For many artists, their art has a very strong correlation with horror; this is because the purpose of paintings is always to represent feelings, whatever they are good or bad: they can represent for example fear, sadness, scary moments in life, or spooky legends.  

Albert Ryder (1847 – 1917) was an American allegorical painter with a very eccentric personality that used to paint beautiful seascapes; his most amazing work represent an ancient myth from nautical folklore: The Flying Dutchman.


 Legend has it that a Dutch man-of-war was lost in the stormy weather in front of the Cape of Good Hope and couldn’t make port; the entire crew died onboard, stricken with pestilence; there are common superstitions of mariners of a divine punishment for a dreadful crime of the men; many claims it was a pirate ship.

There have been many reported and alleged sightings in the 19th and 20th centuries of other ships; people claim to have seen a ship glowing with a ghostly light, or even real presences onboard, screaming for justice and help.

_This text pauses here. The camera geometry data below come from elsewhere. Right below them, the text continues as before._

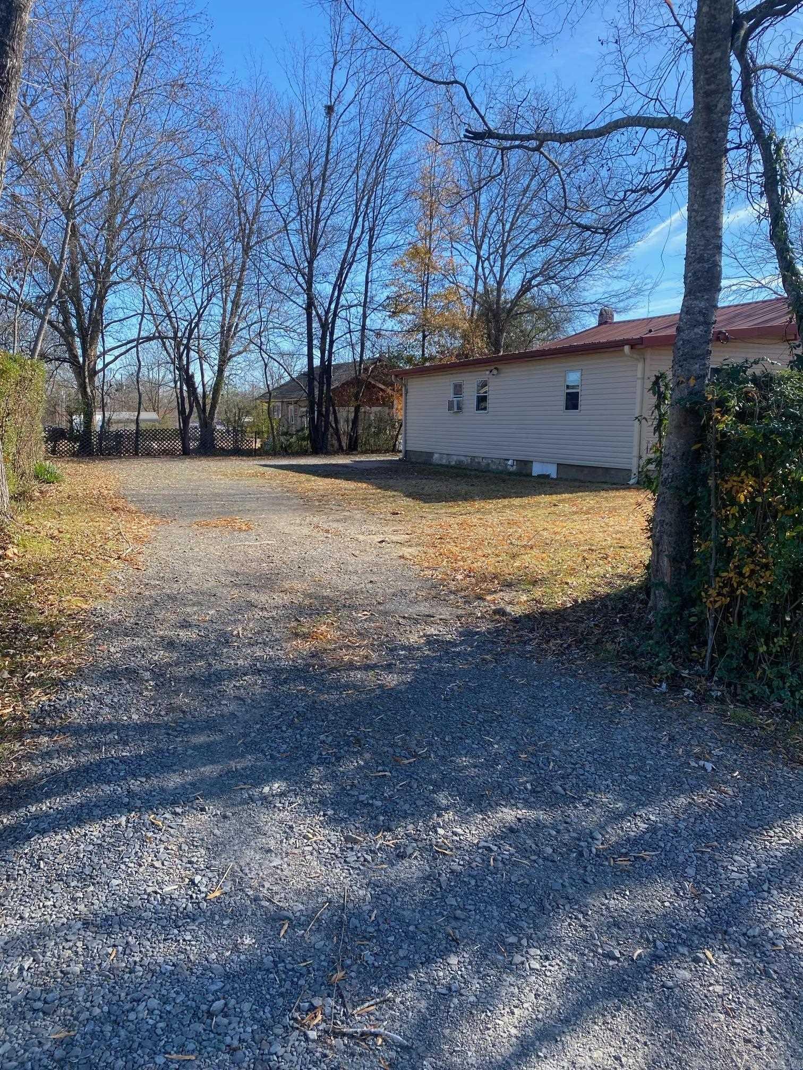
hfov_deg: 53.1
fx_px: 804
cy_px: 535
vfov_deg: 67.3
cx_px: 402
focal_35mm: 26
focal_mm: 4.25
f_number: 1.8
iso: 32
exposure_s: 1/942
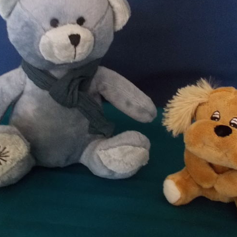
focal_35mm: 47
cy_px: 84
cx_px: 123
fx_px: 364
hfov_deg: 36.1
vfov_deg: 35.8
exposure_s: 1/15
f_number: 3.2
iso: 400
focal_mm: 4.6
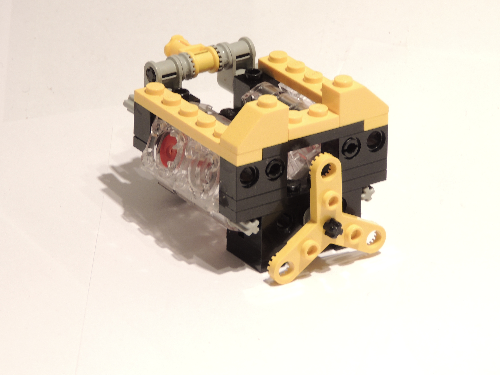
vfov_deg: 6.1
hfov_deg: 8.1
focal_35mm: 244
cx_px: 208
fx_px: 3524
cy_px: 141
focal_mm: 33
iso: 100
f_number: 4.6
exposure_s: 1/2.5
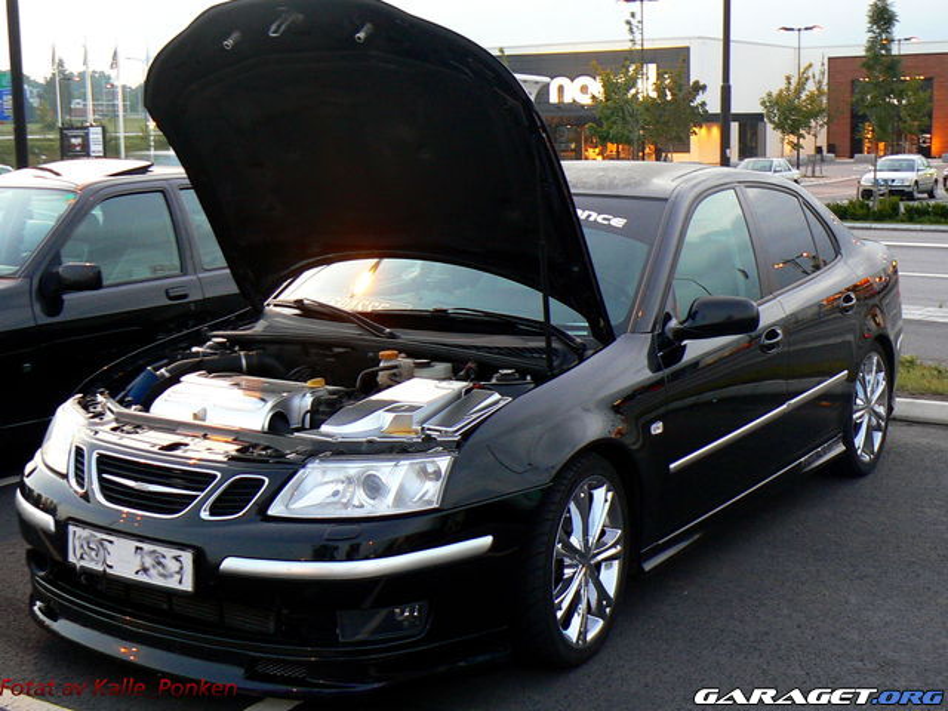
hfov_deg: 37.5
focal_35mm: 51
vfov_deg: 28.6
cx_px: 474
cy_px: 356
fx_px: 1397
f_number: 2.8
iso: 80
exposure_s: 1/3.2
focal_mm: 6.9
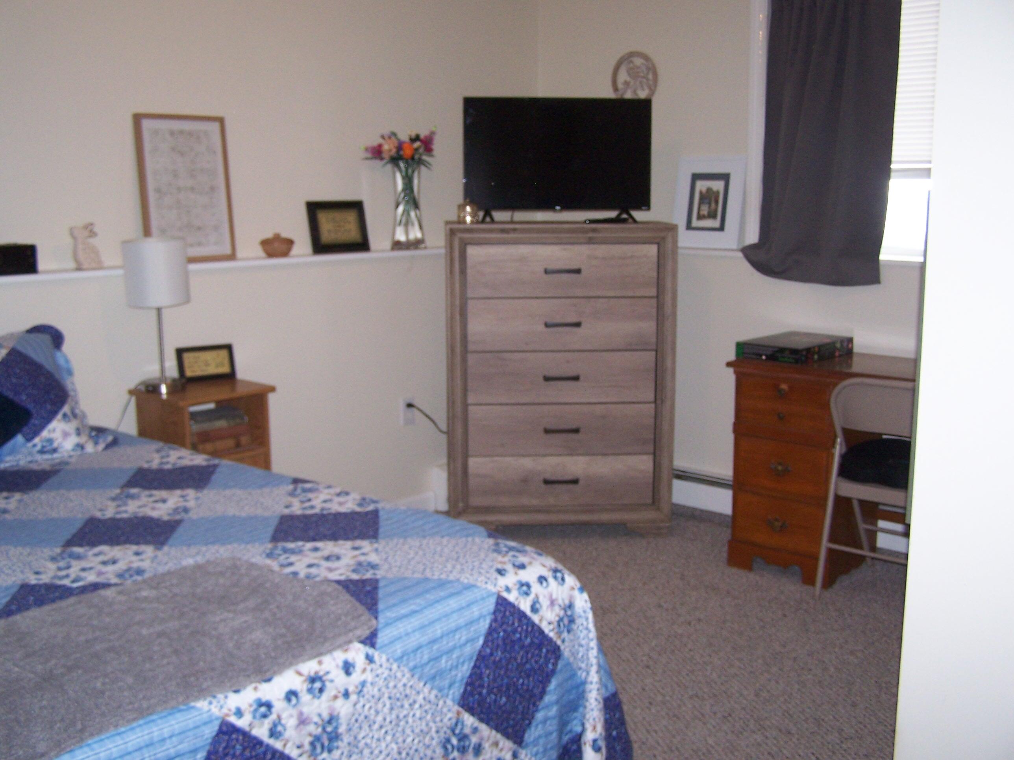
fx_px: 1113
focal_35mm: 38
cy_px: 380
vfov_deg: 37.7
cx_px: 507
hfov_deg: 49.0
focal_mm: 6.3
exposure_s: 1/60
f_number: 2.8
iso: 140
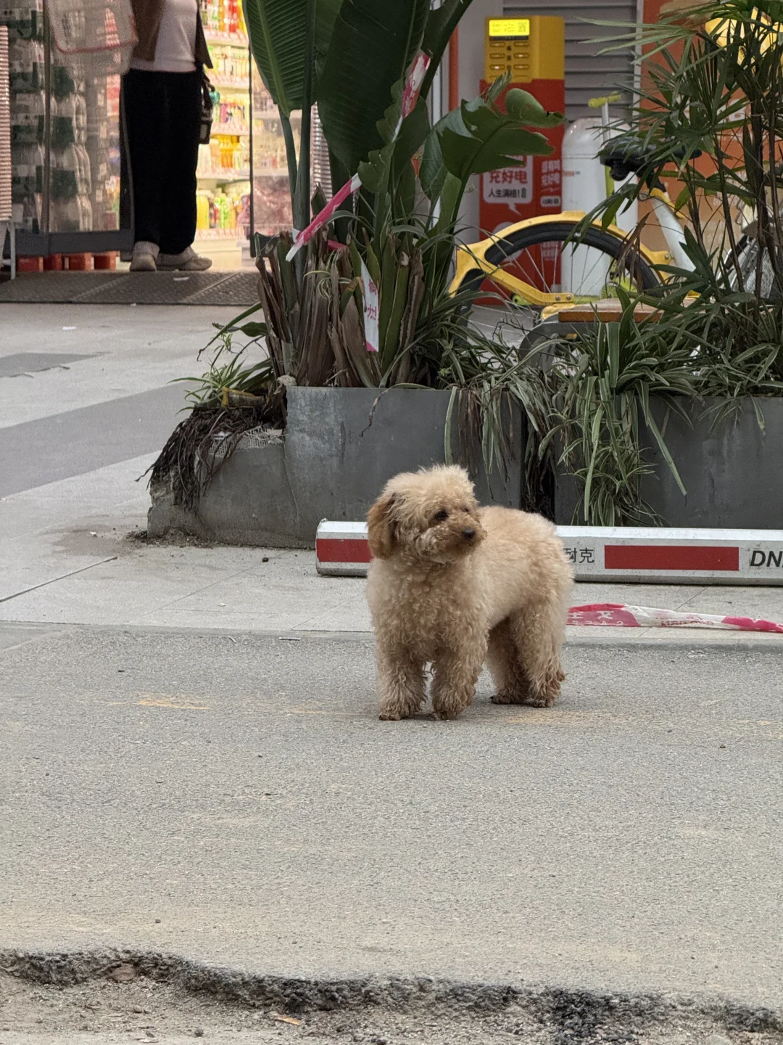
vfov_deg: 16.4
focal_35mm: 120
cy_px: 522
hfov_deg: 12.3
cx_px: 392
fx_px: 3619
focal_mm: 15.66
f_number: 2.8
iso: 320
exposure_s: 1/100
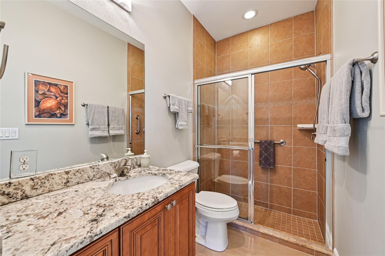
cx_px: 192
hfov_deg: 104.3
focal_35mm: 14
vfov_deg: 81.1
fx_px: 150
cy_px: 128
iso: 400
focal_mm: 14
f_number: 8
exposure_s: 1/6
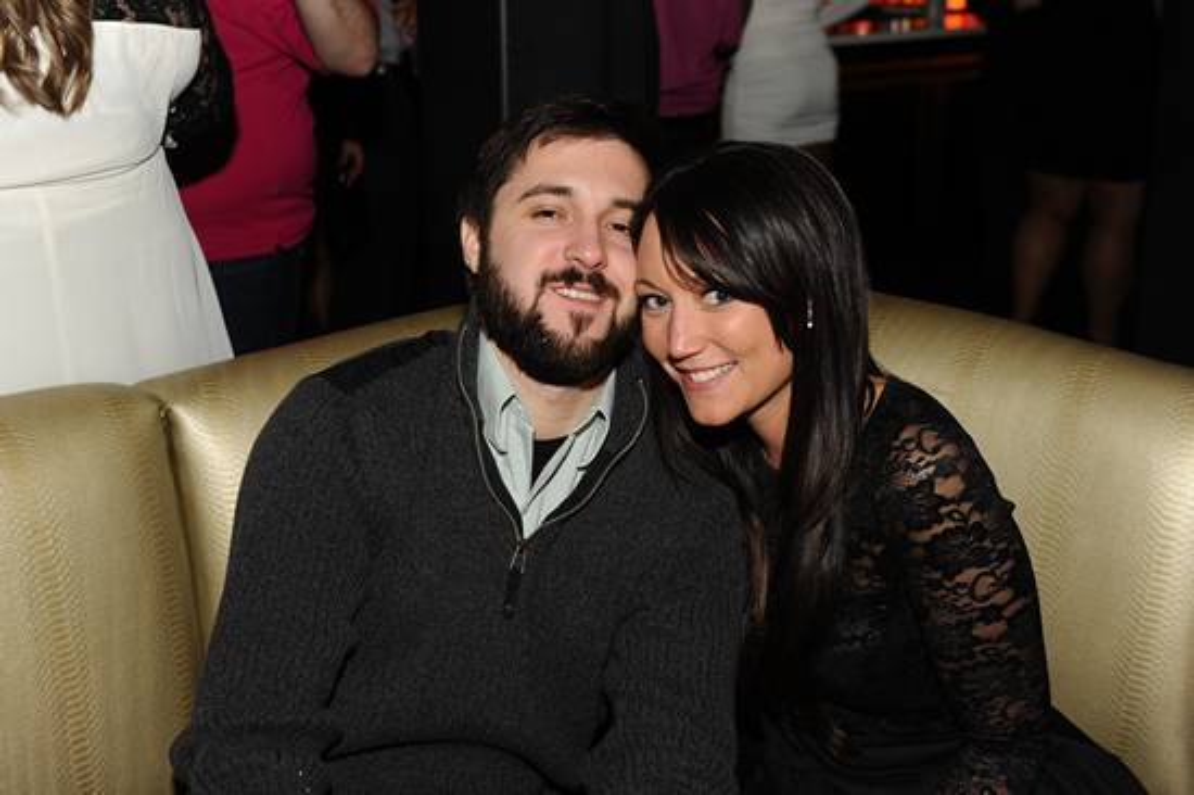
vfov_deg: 26.0
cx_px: 597
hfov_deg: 38.2
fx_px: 1724
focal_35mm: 52
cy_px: 398
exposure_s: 1/250
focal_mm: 52
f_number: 5.6
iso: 800
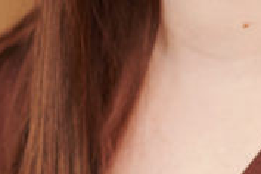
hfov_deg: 4.2
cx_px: 221
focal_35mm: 491
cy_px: -145
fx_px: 3559
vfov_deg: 2.8
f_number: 2.8
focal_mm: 85
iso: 800
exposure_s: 1/160
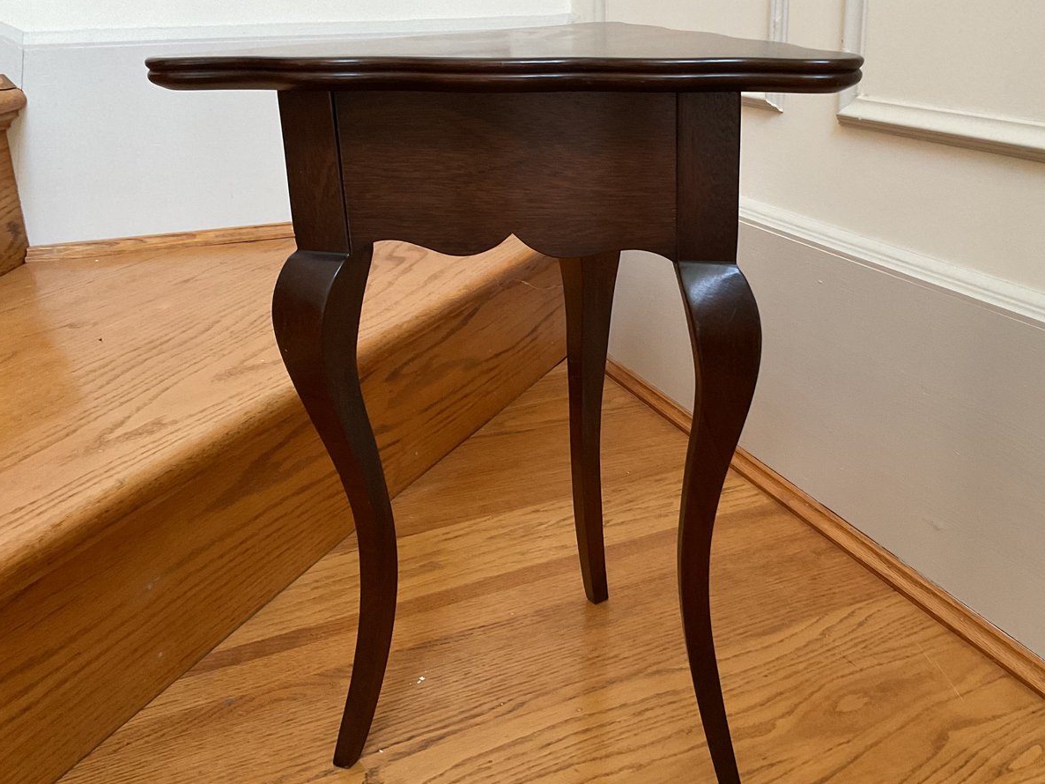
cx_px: 598
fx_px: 1117
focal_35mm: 37
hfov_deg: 50.0
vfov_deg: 38.7
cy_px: 392
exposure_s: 1/60
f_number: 1.8
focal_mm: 3
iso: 160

The scientific explanation given by experts is that it probably was a mirage seen at sea by several people, and that this kind of phenomena was common when they sailed for days and days in the ocean. But, no one could ever explain how it’s possible that several people in different ships saw the exactly same scene in the same period of time and wrote it down in different diaries and books.

Ryder is not the only one who represented this legend, in fact it was also represented by illustrators, and described by different authors in different period, such as George Barrington in his volume A Voyage to Botany Bay in 1795.

This is one of the most known ship ghost stories, but we have many more. It’s an important part of ancient literature, and as we analyze horror we cannot avoid to talk about how many sea legends there are.

The Flying Dutchman also inspired Samuel Taylor Coleridge’s The Rime of the Ancient Mariner, his longest major poem.